# Transcribed page text
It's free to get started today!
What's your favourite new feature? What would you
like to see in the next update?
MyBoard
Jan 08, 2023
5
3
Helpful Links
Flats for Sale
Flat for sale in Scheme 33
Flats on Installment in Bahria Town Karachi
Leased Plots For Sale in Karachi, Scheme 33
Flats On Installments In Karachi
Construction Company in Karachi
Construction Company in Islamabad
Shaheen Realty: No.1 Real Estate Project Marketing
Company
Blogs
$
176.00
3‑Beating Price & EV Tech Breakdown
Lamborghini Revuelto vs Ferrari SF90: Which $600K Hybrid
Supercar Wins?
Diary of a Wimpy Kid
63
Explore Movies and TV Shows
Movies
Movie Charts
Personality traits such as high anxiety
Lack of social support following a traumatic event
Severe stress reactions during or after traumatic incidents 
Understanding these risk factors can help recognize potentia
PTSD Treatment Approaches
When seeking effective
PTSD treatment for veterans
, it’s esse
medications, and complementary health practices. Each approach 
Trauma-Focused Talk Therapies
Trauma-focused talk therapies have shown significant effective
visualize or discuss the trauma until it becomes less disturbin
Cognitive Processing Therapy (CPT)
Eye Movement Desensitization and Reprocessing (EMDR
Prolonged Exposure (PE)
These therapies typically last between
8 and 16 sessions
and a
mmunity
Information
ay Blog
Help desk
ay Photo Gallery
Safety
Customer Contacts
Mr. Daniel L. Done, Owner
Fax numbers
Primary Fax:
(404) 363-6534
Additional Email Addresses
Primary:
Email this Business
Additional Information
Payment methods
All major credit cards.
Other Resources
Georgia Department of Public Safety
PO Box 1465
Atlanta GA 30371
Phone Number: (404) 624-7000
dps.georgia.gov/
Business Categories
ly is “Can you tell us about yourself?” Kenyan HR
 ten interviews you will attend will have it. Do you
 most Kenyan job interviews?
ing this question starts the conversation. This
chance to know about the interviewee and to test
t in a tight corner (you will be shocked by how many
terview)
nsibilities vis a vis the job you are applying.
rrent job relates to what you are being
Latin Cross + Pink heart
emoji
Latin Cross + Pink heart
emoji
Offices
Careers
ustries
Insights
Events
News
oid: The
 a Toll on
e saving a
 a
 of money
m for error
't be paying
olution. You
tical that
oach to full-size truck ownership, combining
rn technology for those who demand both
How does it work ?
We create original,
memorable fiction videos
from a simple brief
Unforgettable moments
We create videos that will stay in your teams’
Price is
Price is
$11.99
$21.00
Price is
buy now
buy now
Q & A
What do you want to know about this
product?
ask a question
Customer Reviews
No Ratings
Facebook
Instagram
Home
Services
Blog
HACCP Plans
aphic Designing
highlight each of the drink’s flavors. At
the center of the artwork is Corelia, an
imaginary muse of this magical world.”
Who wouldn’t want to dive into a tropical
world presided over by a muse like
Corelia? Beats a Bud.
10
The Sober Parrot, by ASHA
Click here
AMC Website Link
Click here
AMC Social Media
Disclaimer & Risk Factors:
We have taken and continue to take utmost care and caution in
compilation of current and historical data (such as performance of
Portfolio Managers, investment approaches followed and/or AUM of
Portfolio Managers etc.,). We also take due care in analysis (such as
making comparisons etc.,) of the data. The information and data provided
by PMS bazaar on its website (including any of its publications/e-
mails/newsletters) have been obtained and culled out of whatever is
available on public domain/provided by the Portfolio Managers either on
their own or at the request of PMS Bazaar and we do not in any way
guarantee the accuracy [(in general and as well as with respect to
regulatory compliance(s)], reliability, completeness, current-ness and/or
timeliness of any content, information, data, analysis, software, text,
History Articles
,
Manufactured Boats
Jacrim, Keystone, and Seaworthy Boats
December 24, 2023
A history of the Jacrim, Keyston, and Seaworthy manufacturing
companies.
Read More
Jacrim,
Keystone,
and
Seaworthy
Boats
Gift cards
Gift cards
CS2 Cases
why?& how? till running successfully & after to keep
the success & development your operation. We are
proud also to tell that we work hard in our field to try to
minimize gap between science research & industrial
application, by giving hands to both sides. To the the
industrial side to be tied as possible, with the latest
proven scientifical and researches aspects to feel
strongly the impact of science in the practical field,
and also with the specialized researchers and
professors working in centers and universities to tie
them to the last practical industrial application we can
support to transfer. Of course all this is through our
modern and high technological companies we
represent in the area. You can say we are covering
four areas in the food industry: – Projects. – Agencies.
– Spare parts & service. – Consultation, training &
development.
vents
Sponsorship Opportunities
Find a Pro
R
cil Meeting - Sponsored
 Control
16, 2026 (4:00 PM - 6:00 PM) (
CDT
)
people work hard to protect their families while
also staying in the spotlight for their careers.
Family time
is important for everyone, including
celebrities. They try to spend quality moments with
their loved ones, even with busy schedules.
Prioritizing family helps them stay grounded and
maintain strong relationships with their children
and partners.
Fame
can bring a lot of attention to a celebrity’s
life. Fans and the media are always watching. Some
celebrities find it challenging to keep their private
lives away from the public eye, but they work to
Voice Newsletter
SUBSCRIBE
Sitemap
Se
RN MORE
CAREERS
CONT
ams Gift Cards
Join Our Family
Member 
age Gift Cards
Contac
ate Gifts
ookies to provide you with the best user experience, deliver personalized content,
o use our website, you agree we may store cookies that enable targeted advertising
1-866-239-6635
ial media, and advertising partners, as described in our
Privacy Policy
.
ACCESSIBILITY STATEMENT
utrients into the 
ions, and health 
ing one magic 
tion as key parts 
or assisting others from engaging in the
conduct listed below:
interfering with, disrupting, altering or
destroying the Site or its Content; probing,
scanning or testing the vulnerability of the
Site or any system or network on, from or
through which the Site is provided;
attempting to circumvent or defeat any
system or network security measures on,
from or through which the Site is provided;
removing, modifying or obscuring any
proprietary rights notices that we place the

# What you are asked to do
Change every "Karachi" to "Lahore" in the stretch of entries from the start through the line containing "Movie Charts", and give back only those lines with nothing else altered.

# Answer for the task
It's free to get started today!
What's your favourite new feature? What would you
like to see in the next update?
MyBoard
Jan 08, 2023
5
3
Helpful Links
Flats for Sale
Flat for sale in Scheme 33
Flats on Installment in Bahria Town Lahore
Leased Plots For Sale in Lahore, Scheme 33
Flats On Installments In Lahore
Construction Company in Lahore
Construction Company in Islamabad
Shaheen Realty: No.1 Real Estate Project Marketing
Company
Blogs
$
176.00
3‑Beating Price & EV Tech Breakdown
Lamborghini Revuelto vs Ferrari SF90: Which $600K Hybrid
Supercar Wins?
Diary of a Wimpy Kid
63
Explore Movies and TV Shows
Movies
Movie Charts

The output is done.